ASSIGNMENT
Whatever appears in the records, retype it exactly, except for the pictures.

Records from a data collection
######

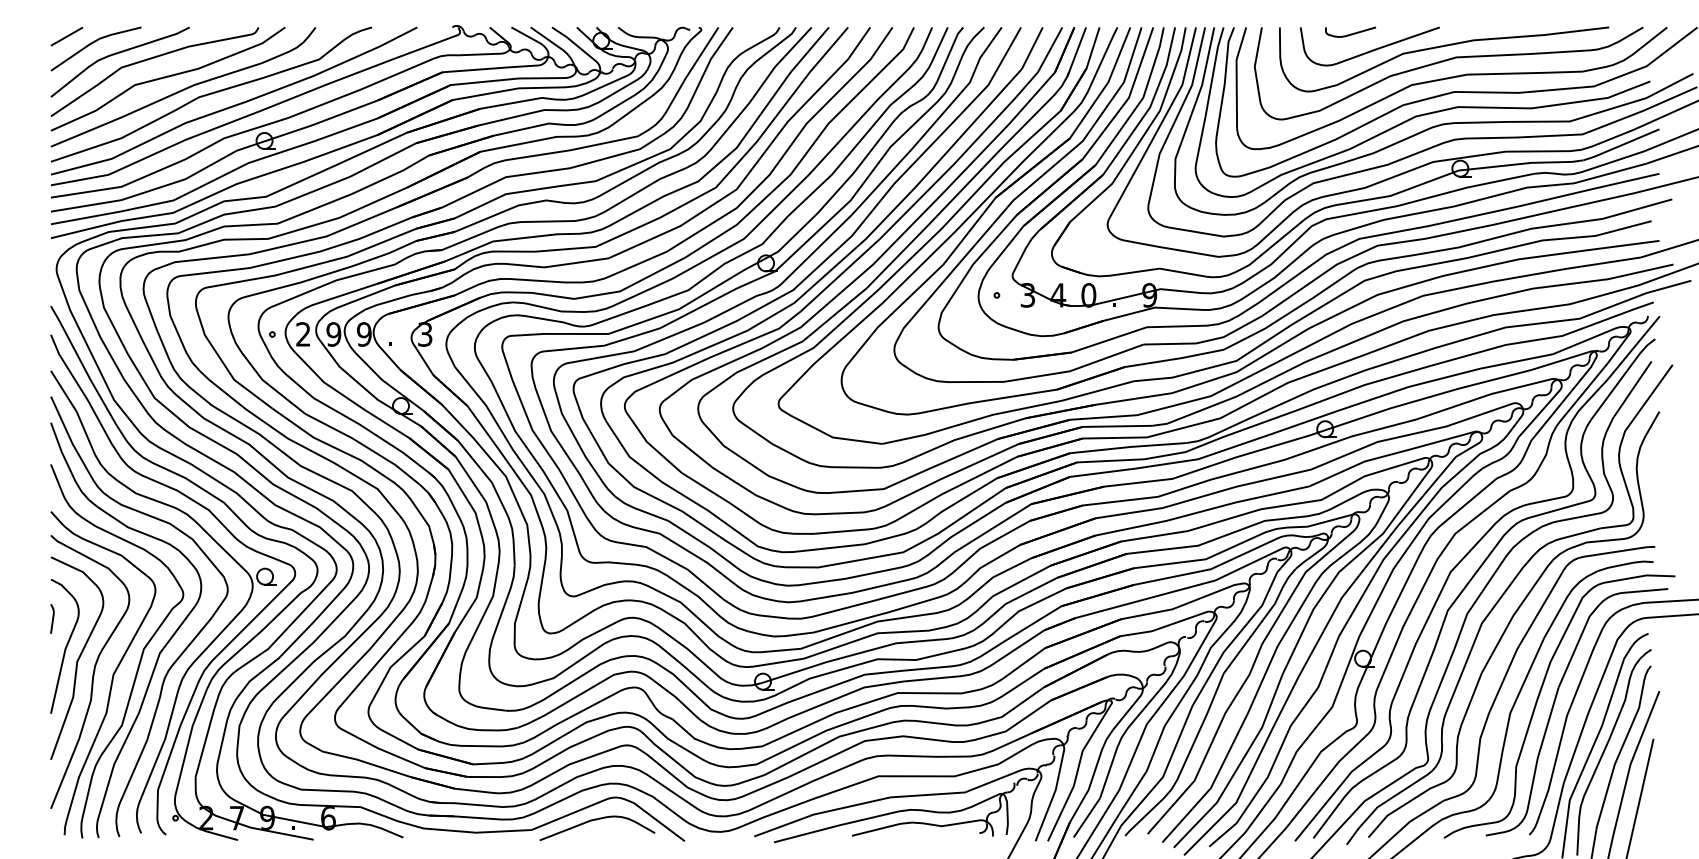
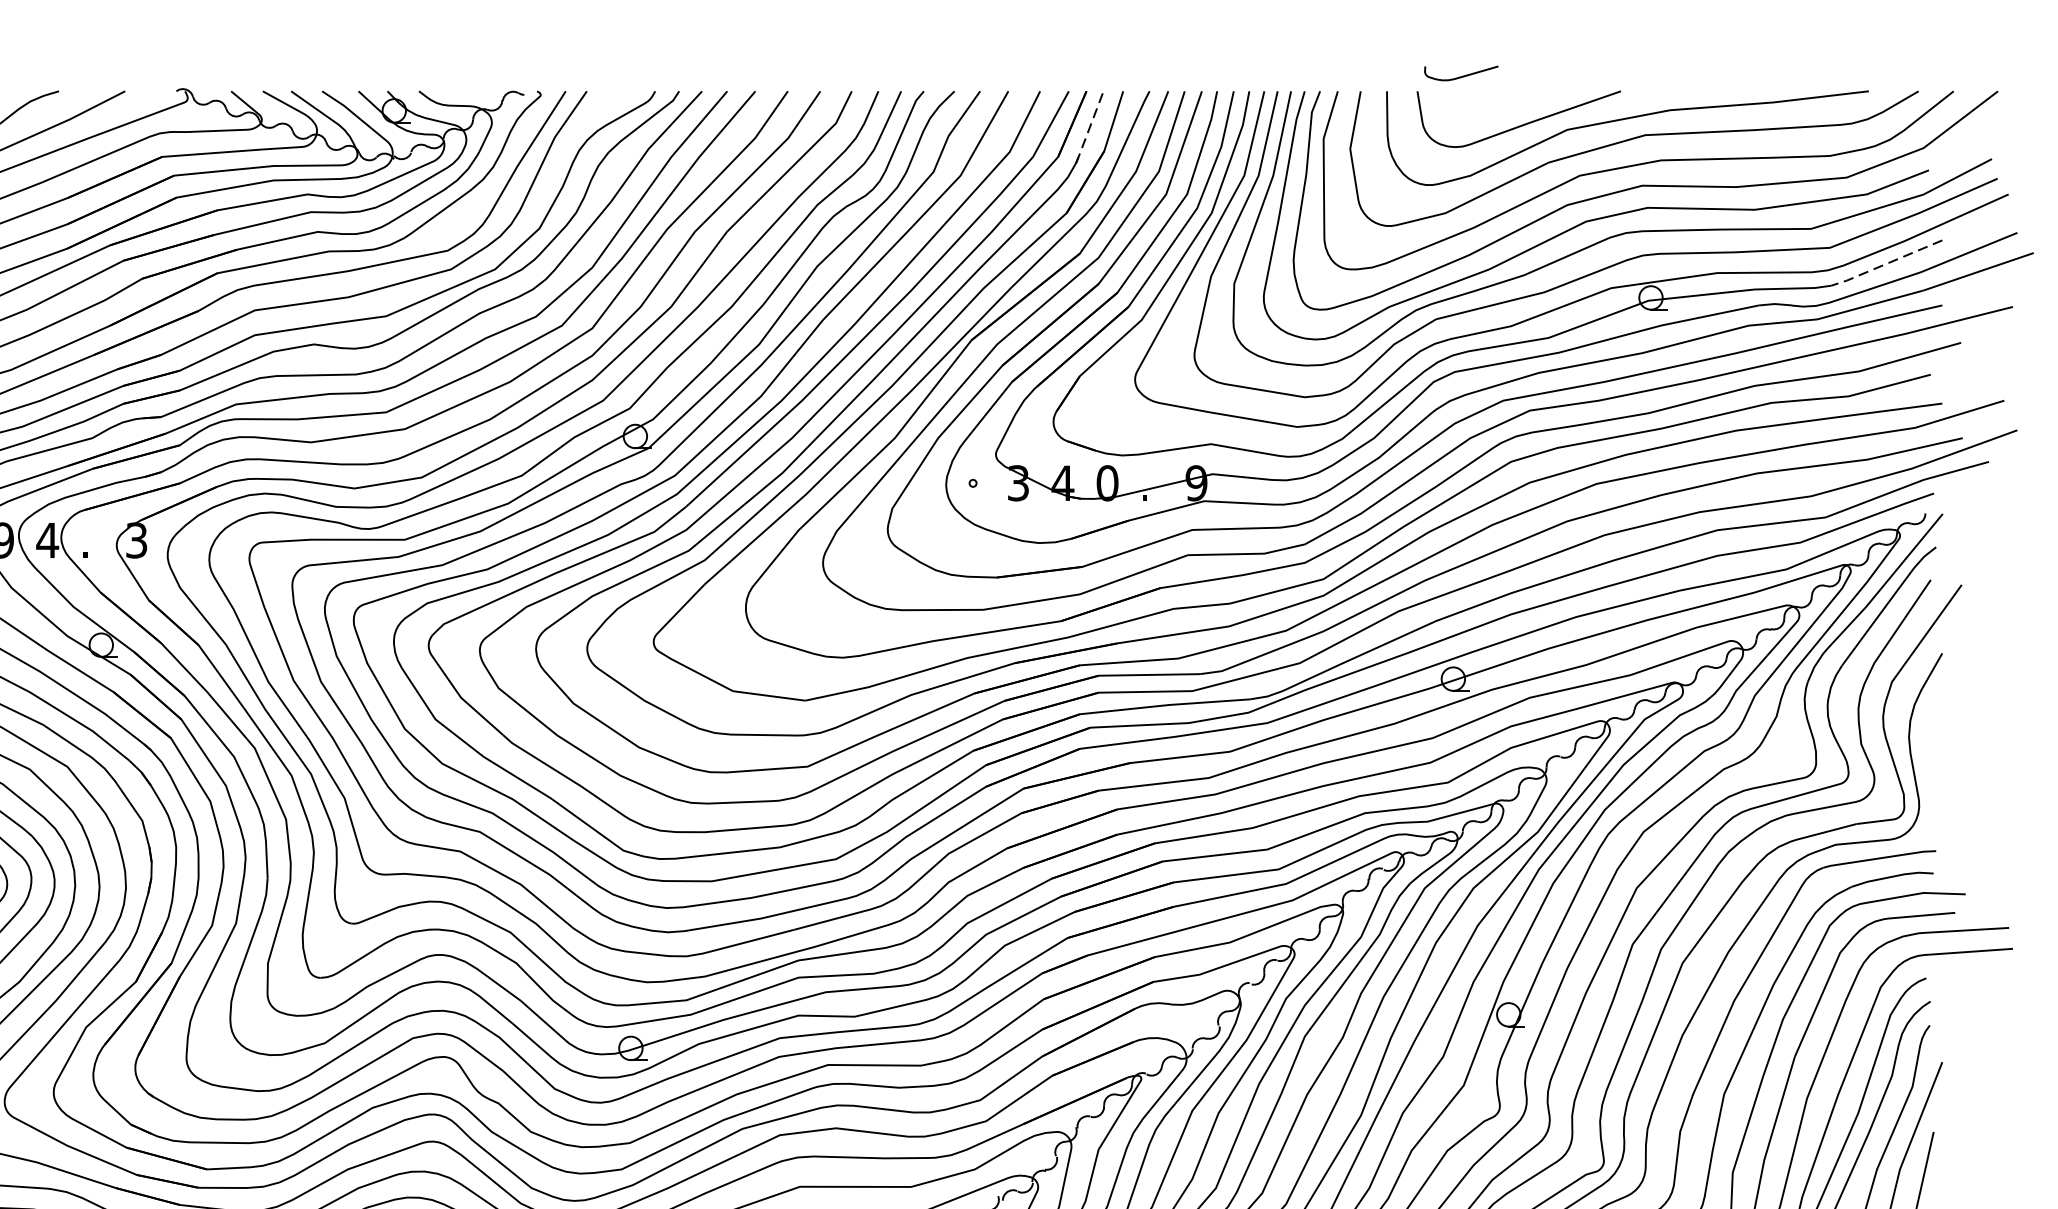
curve: (1350, 33) -> (1461, 75), moved
line: (1076, 52) -> (1089, 127), solid -> dashed
line: (1620, 145) -> (1885, 264), solid -> dashed
text: (364, 334) -> (47, 540), 9 -> 4

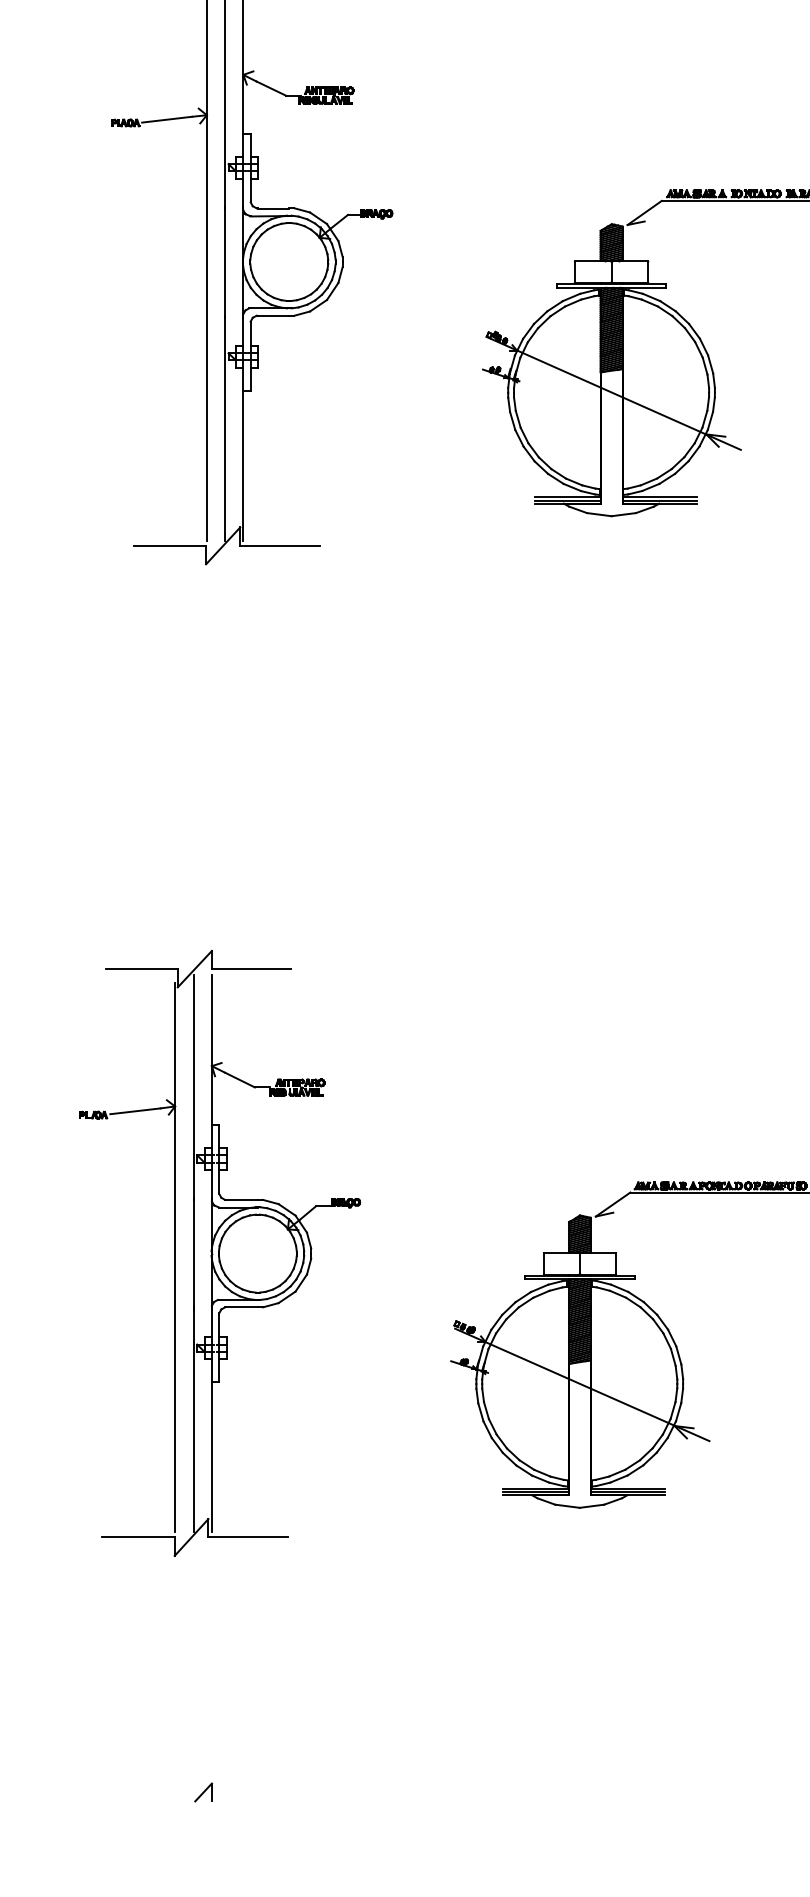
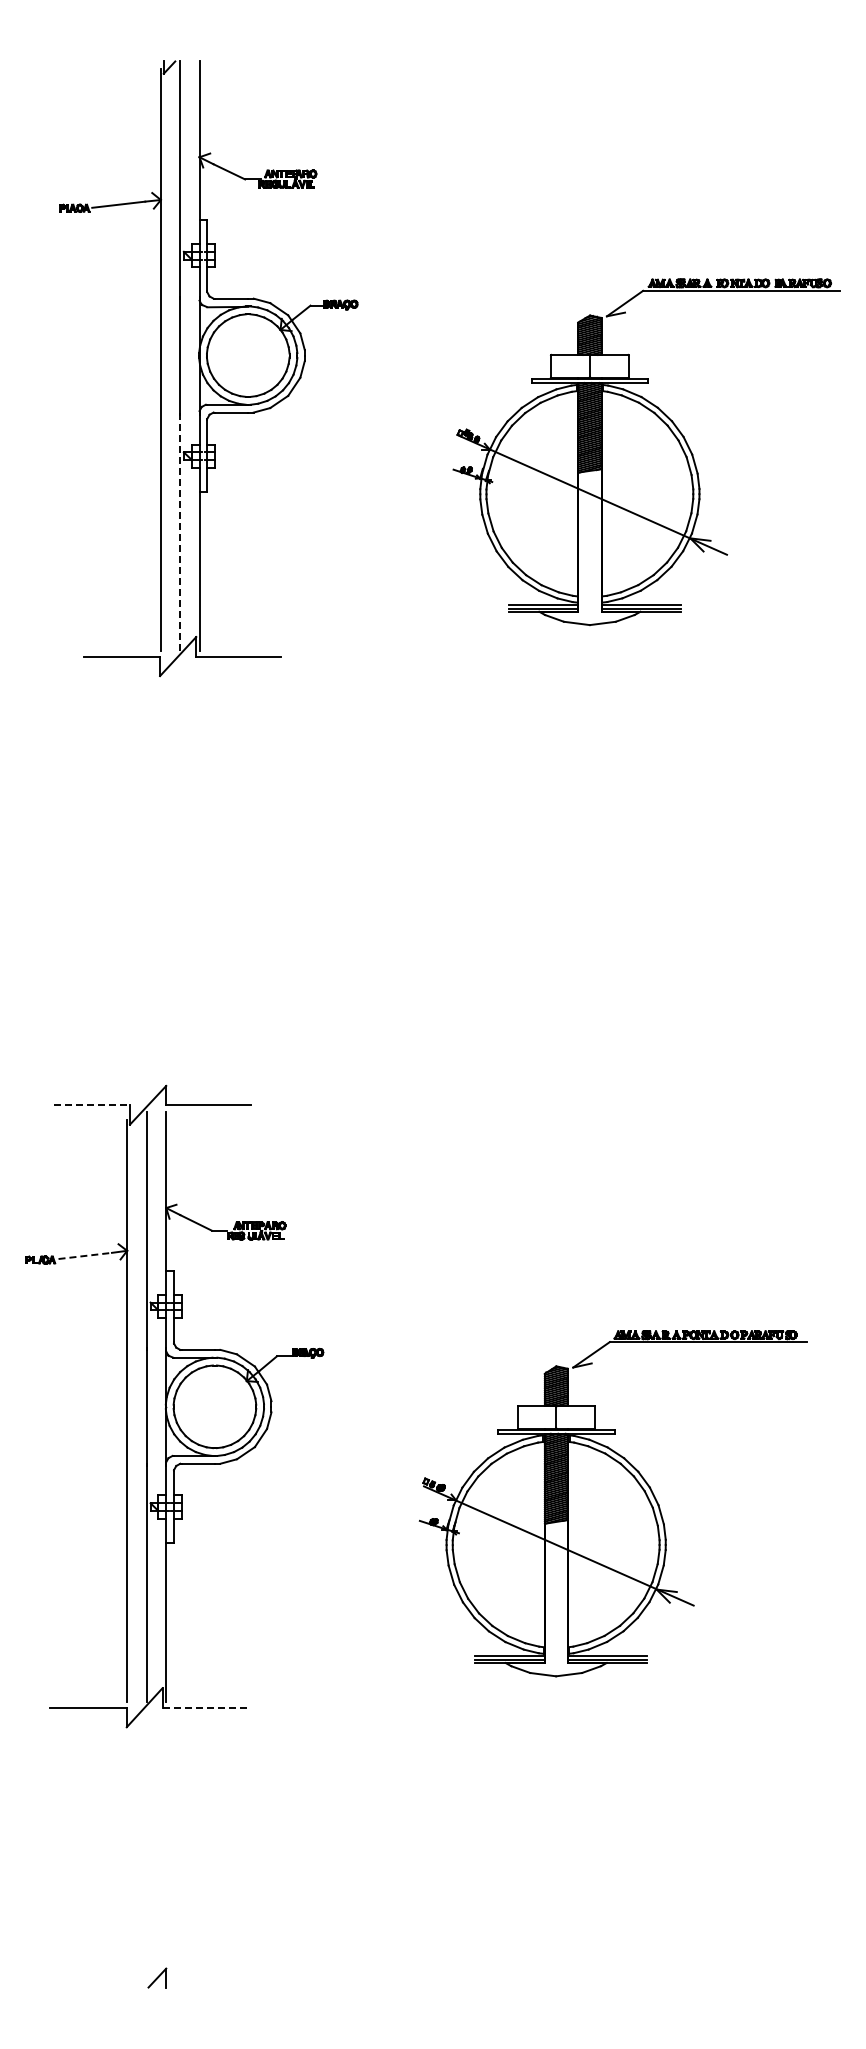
line: (225, 428) -> (180, 532), solid -> dashed
line: (142, 969) -> (92, 1105), solid -> dashed
line: (135, 1110) -> (85, 1255), solid -> dashed
line: (248, 1537) -> (205, 1707), solid -> dashed

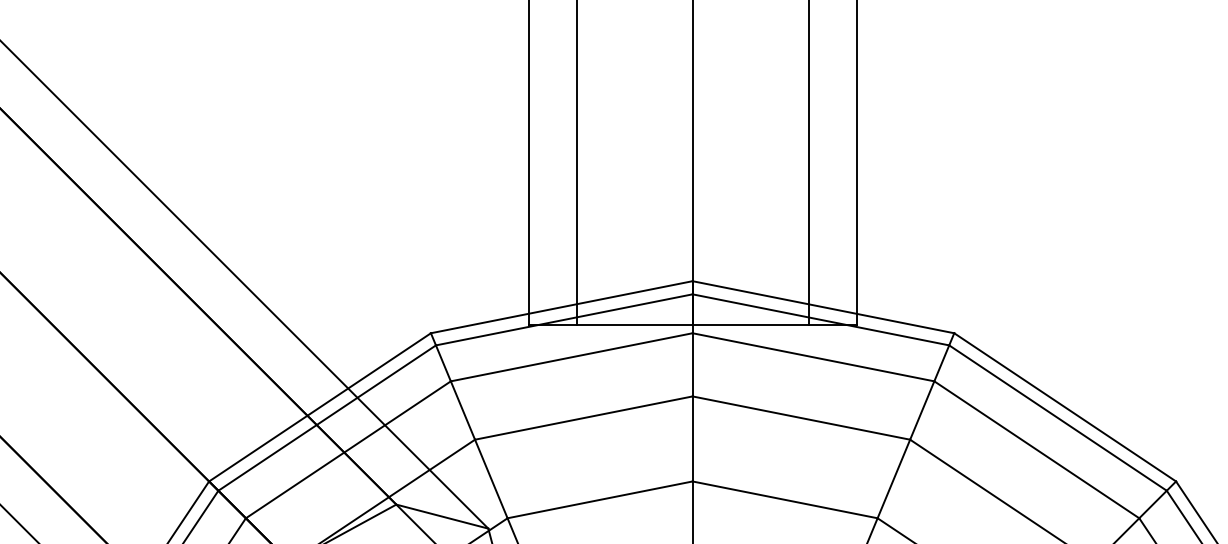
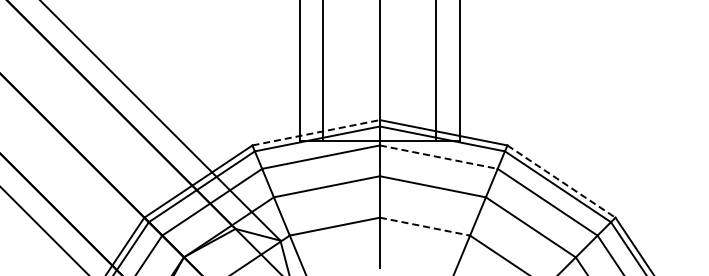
line: (562, 306) -> (316, 132), solid -> dashed
line: (814, 357) -> (439, 157), solid -> dashed
line: (1065, 407) -> (561, 181), solid -> dashed
line: (786, 499) -> (425, 226), solid -> dashed

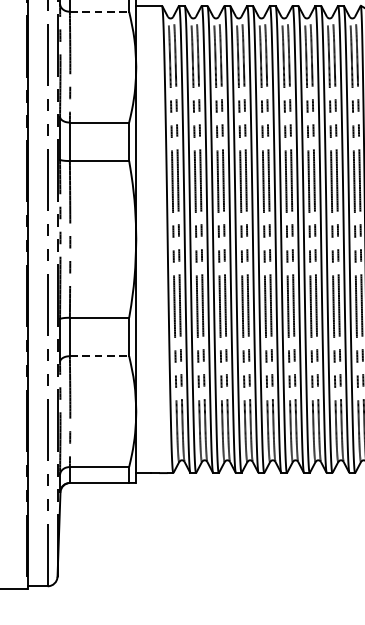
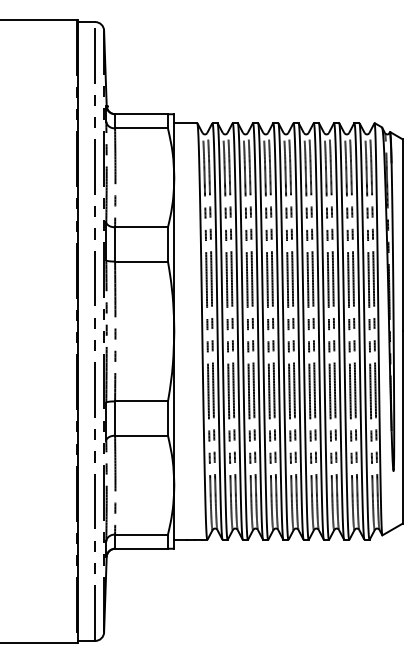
line: (100, 11) -> (142, 128), dashed -> solid
line: (100, 355) -> (142, 435), dashed -> solid

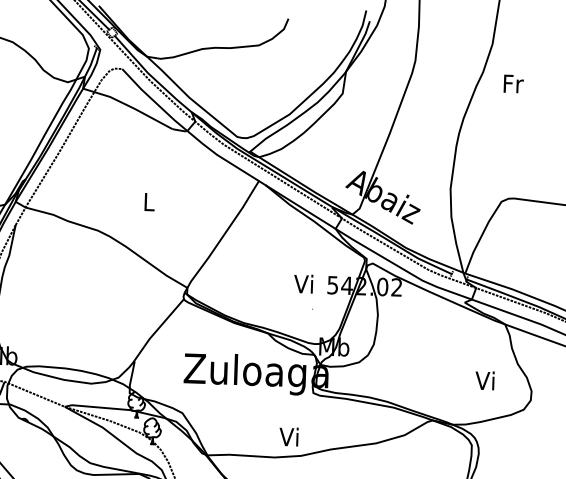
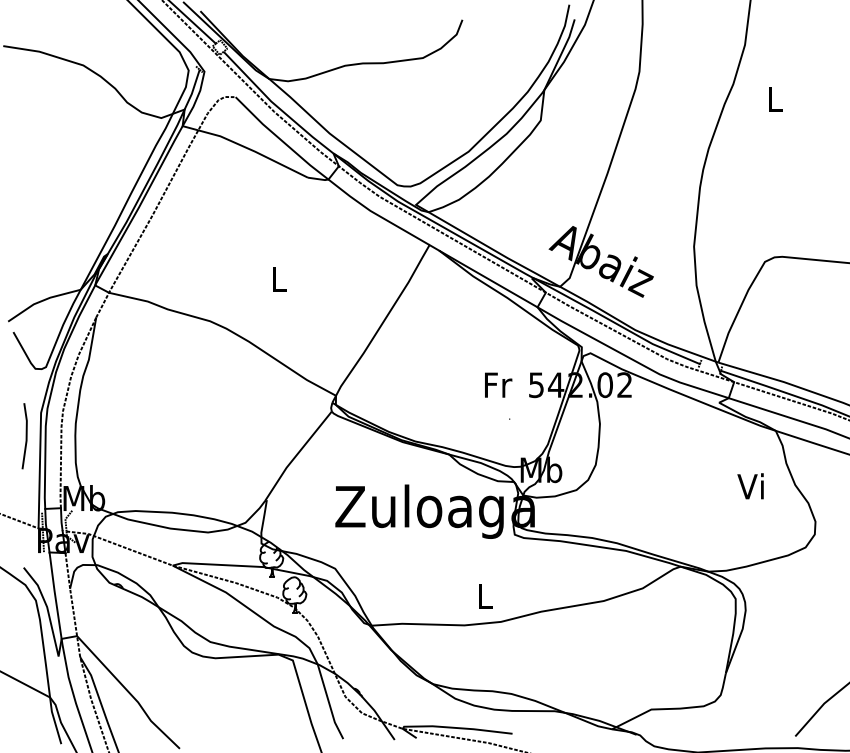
text: (513, 83) -> (775, 98), Fr -> L
text: (304, 283) -> (497, 384), Vi -> Fr
text: (484, 380) -> (750, 486), moved
text: (288, 437) -> (482, 596), Vi -> L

######

ANSWER TO THIS TASK
curve: (1350, 33) -> (1461, 75), moved
line: (1076, 52) -> (1089, 127), solid -> dashed
line: (1620, 145) -> (1885, 264), solid -> dashed
text: (364, 334) -> (47, 540), 9 -> 4

line: (225, 428) -> (180, 532), solid -> dashed
line: (142, 969) -> (92, 1105), solid -> dashed
line: (135, 1110) -> (85, 1255), solid -> dashed
line: (248, 1537) -> (205, 1707), solid -> dashed

line: (562, 306) -> (316, 132), solid -> dashed
line: (814, 357) -> (439, 157), solid -> dashed
line: (1065, 407) -> (561, 181), solid -> dashed
line: (786, 499) -> (425, 226), solid -> dashed

line: (100, 11) -> (142, 128), dashed -> solid
line: (100, 355) -> (142, 435), dashed -> solid

text: (513, 83) -> (775, 98), Fr -> L
text: (304, 283) -> (497, 384), Vi -> Fr
text: (484, 380) -> (750, 486), moved
text: (288, 437) -> (482, 596), Vi -> L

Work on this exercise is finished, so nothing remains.